During that time, the county's population grew about 6 percent, according to the U.S. census.
And while African-Americans still make up a slim 3.9 percent of the Dakota County population, they make up 38 percent of the county's families on MFIP. About a fourth of the county's black population lives in poverty.
From 2000 to 2005, the county's black population nearly doubled from 8,100 residents to 15,000, according to the U.S. census.
American Indians make up less than half of 1 percent of the county's residents, but 3 percent of the county's MFIP recipients.
"We've been struggling with how fast our caseload is going up," Krueger said.
The state Human Services Department has been working for nearly two years to figure out why those welfare disparities exist for black and American Indian families — and to find ways to close the gap.
Of course, the best way to get anyone off of welfare is to end welfare itself.
1 Comments:
How can you cut welfare--with $437 a month for a family of two and $532 for a family of three, there is nothing to cut! When a parent is working the MFIP grant is cut; even if the wage earned cannot support the family. There is a serious affordable housing crisis in MN as well. I have found no housing agencies that offer imeediate openings for subsidized or income based housing. The waiting lists average 5 years. You have to win a "lottery" to qualify for a waiting list for Section 8 or public housing. And then there are issues surrounding the lack of daycare assistance programs, funding cuts to child support enforcement programs and a system that is not prepared to meet or address a family crisis made worse by a systematic crisis.

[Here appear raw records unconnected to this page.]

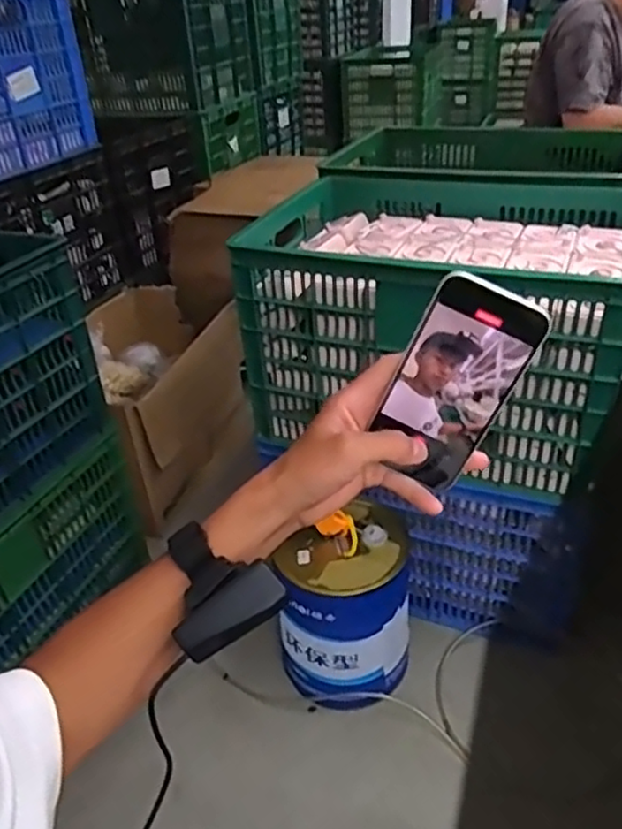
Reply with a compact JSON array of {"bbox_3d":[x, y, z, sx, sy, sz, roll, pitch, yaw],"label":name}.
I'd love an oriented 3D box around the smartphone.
[{"bbox_3d":[0.092,-0.018,0.428,0.070,0.145,0.009,25,30,2],"label":"smartphone"}]

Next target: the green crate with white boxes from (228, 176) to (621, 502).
[{"bbox_3d":[0.248,-0.190,1.253,0.630,0.384,0.462,8,35,18],"label":"green crate with white boxes"}]

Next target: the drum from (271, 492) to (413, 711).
[{"bbox_3d":[0.066,0.345,1.235,0.231,0.318,0.250,-1,34,6],"label":"drum"}]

If you want to talk about race then I say the issue is not who is in poverty. The real issue is that building stadiums, making the city look beautiful and funding art and cultural projects has become more important than helping poor families. Billions of tax dollars are spent on pet projects that do nothing to address the crisis or empower poor families. Even when the 35 Bridge collapsed, you saw the projects in the background. Traffic was detoured through poor neighborhoods. And yet the poverty is ignored--the poor are just expected to "get over it". Truth is, the system we have perpetuates poverty not only in this generation but the ones to follow.